Net zero and other long-term target(s)
In April 2021, the European Union came to an agreement on its Climate Law, which sets a binding objective of collectively achieving climate neutrality by 2050. The objective of achieving climate neutrality by 2050 has also been included in the EU’s Long-Term Strategy (LTS) submitted to the UNFCCC in March 2020.
The EU’s climate neutrality (net zero) goal performs moderately in terms of its architecture, transparency and scope, with a regular review and assessment process, a provision for an intermediate target in 2040 to be set following the Paris Agreement’s Global Stocktake, an exclusion of reductions or removals achieved outside of its territory, and clear analysis underpinning the target. A clear separation of the contributions from emissions reductions versus removals is missing, although this is an element that is required of the forthcoming 2040 target. We evaluate the EU’s net zero target as “Acceptable”.

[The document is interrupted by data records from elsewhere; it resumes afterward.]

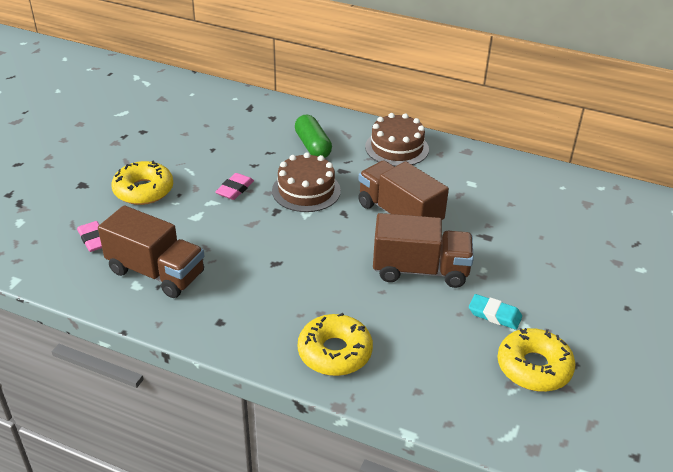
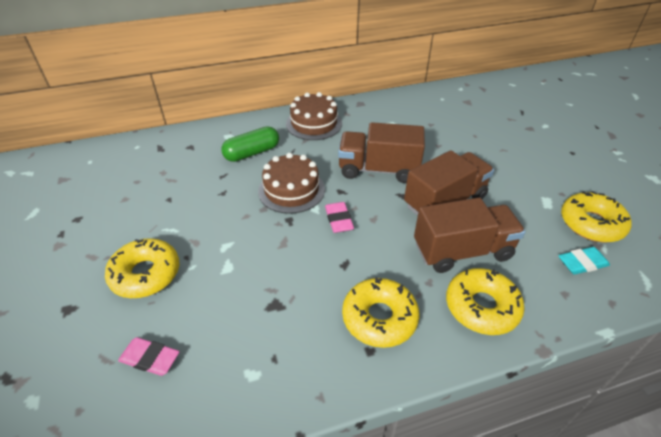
camera: 40 degrees left, 5 degrees up
brown truck [98,205,204,298] -> brown truck moved to [414,197,526,273]
pink eraser [215,173,254,200] -> pink eraser moved to [325,202,354,233]
green capsule [295,115,332,158] -> green capsule turned 60 degrees counterclockwise [221,126,279,162]
turquoise eraser [469,294,522,330] -> turquoise eraser moved to [558,247,610,275]
none -> yellow donut [342,277,419,348]

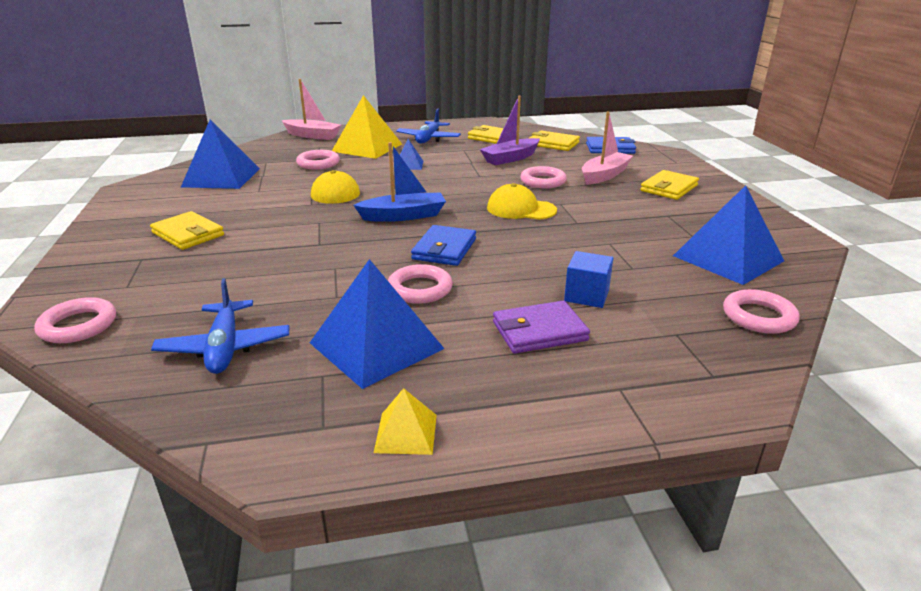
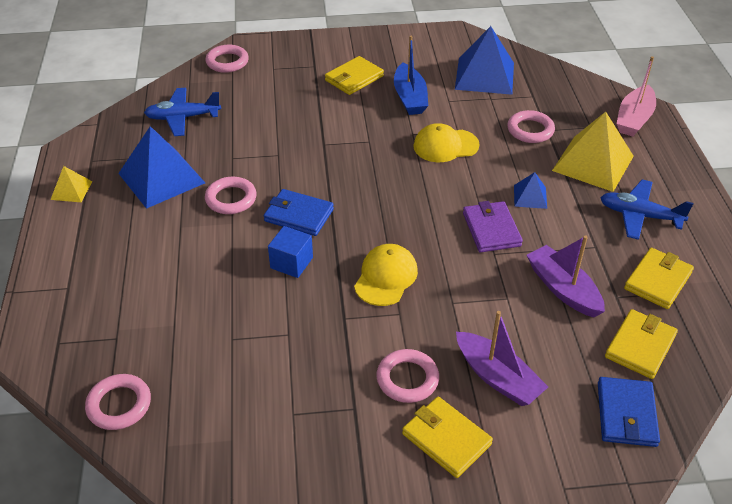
camera: 95 degrees right, 15 degrees up
blue boat [353,142,446,222] -> blue boat moved to [394,36,428,115]
purple wallet [493,301,590,354] -> purple wallet moved to [463,201,523,252]
pink ring [520,166,567,188] -> pink ring moved to [376,349,439,403]
blue cube [564,251,613,308] -> blue cube moved to [268,226,313,278]
pink boat [582,112,633,185] -> purple boat [456,311,548,406]
blue pyramid [673,185,784,285] -> none

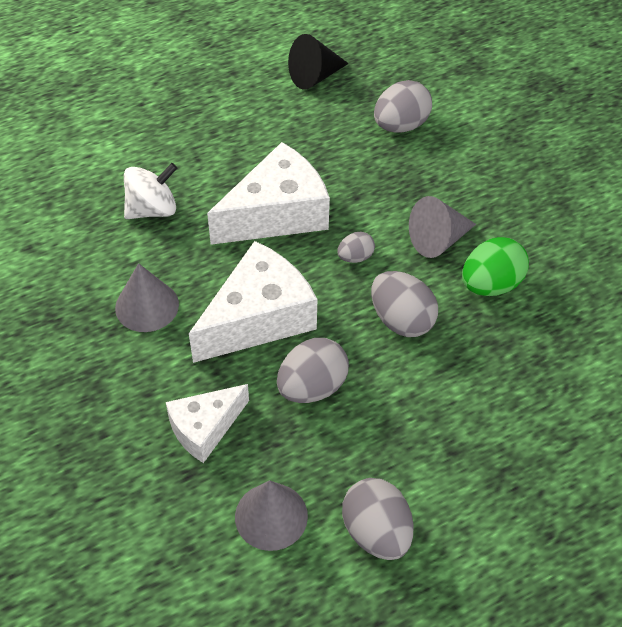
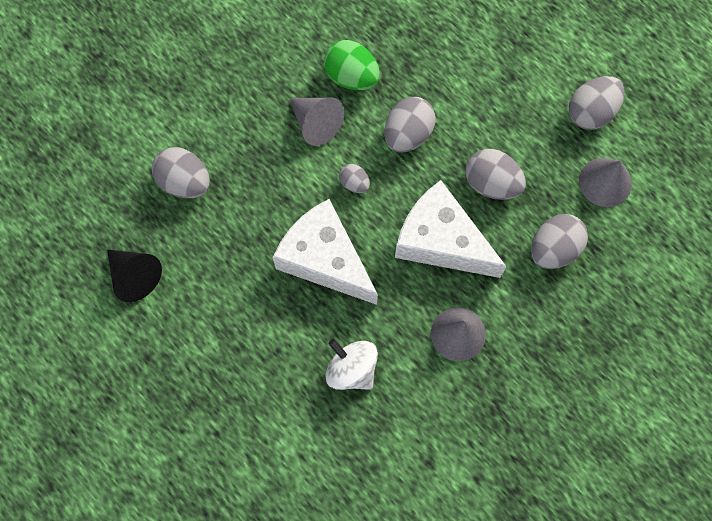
camera: 105 degrees left, 20 degrees up
white cheese [166,384,249,463] -> grey egg [531,214,588,269]

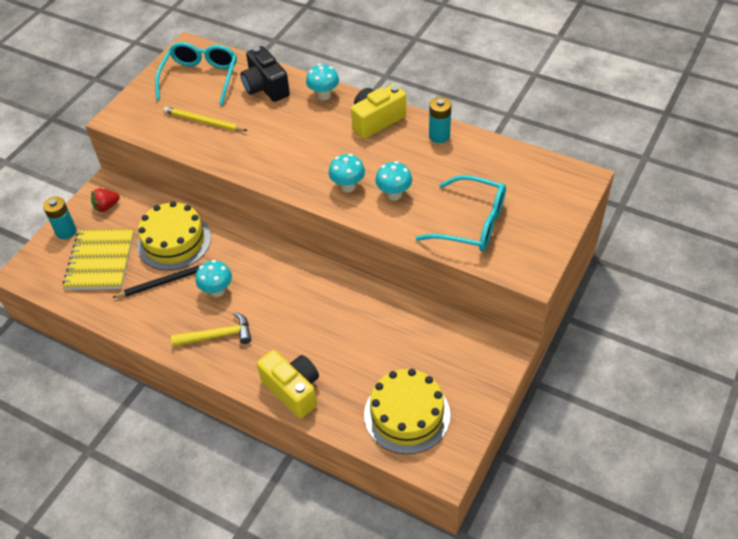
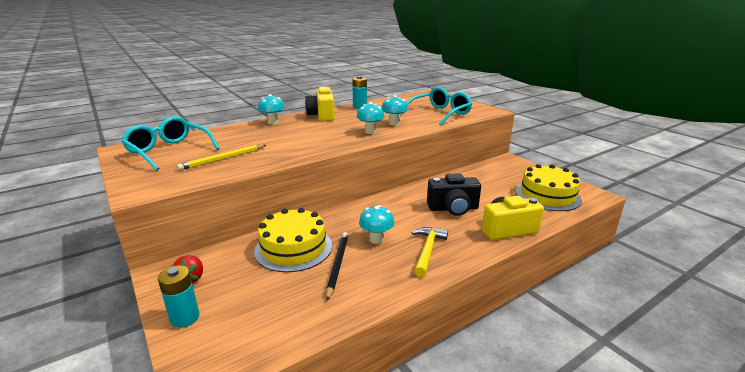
camera: 65 degrees left, 25 degrees down
yellow notebook [63,229,134,290] -> none
black camera [240,46,290,102] -> black camera moved to [427,173,481,216]

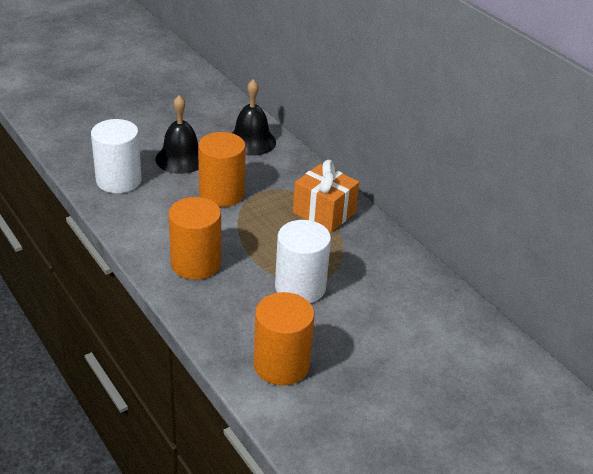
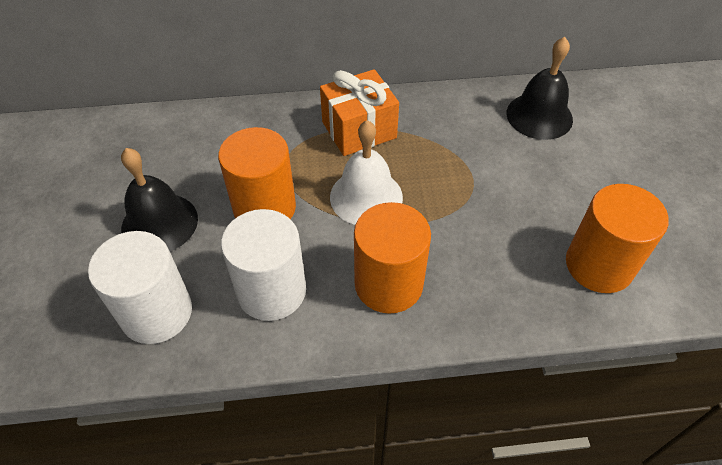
camera: 60 degrees left, 15 degrees up
black bell [232,79,276,156] -> black bell moved to [507,37,573,140]
white cylinder [275,220,331,303] -> white cylinder moved to [221,209,306,321]
none -> white bell [330,120,403,225]

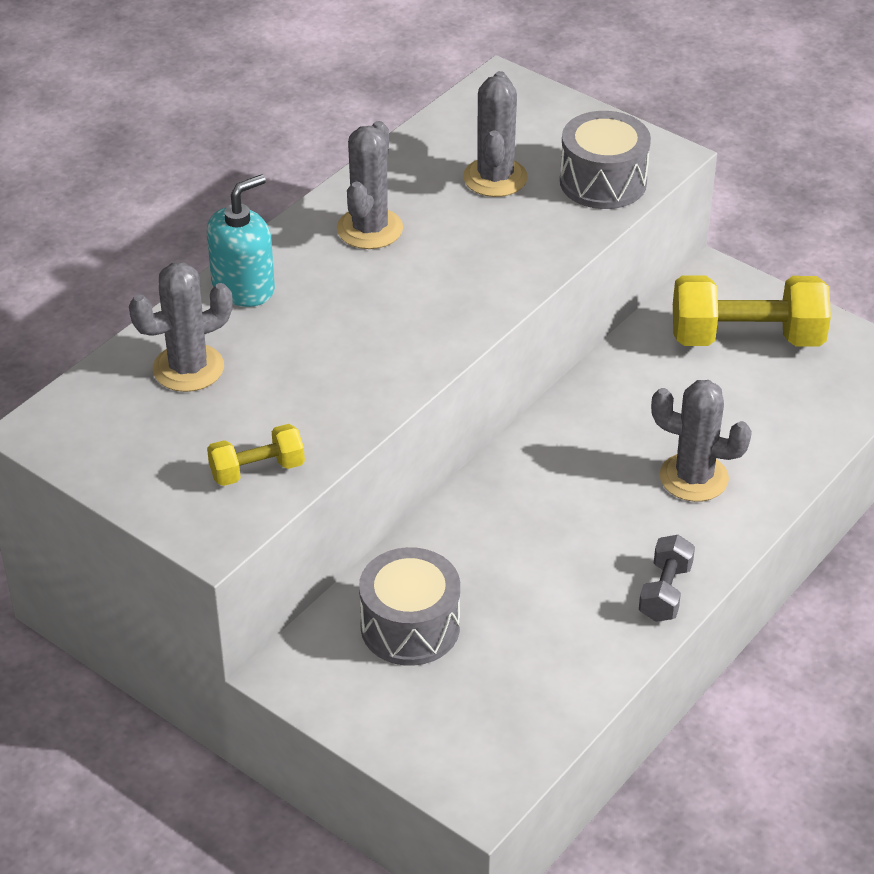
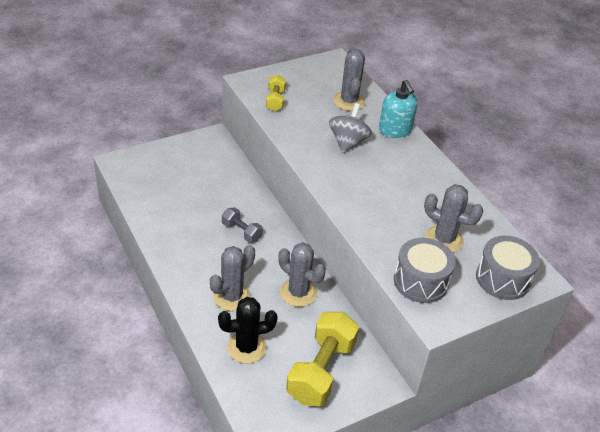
camera: 110 degrees right, 0 degrees up
grey cactus [337,121,403,249] -> grey cactus moved to [278,242,326,307]
grey drum [359,547,460,666] -> grey drum moved to [476,235,540,300]
grey dumbbell [639,535,695,622] -> grey dumbbell moved to [222,207,263,243]
none -> black cactus [218,297,278,364]
none -> grey spinning top [329,103,372,153]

For our full EU net zero analysis click here.
Under the Copenhagen Accord, the EU committed to reducing emissions by 20% below 1990 levels by 2020, unconditionally. Should other developed countries commit to comparable efforts, and developing countries contribute according to their capabilities, the EU offered to increase its 2020 emissions reduction target to 30%.
Since the pledge was submitted, Croatia joined, and the United Kingdom left the EU. When applied to current membership, the unconditional pledge required emissions to fall below 3.9 GtCO2e (excl. LULUCF). The conditional pledge would lead to emissions falling below 3.4 GtCO2e. In 2010, when the pledge was made, over two-thirds of the unconditional and almost half of the conditional goal had already been achieved.
The EU had already met its unconditional pledge in 2014. According to our estimates, in 2020 EU’s emissions fell below the level of the conditional pledge. This reduction in emissions before 2020 resulted mostly from policy measures proposed in 2008 in the framework of the Energy and Climate Package. These measures were introduced and strengthened in the subsequent years, resulting in emission reductions of almost 26% in 2019. Exceeding the EU’s conditional target in 2020 was, to some degree, also a result of the COVID-19 pandemic which doubled the reduction in emissions in absolute numbers in comparison to 2019.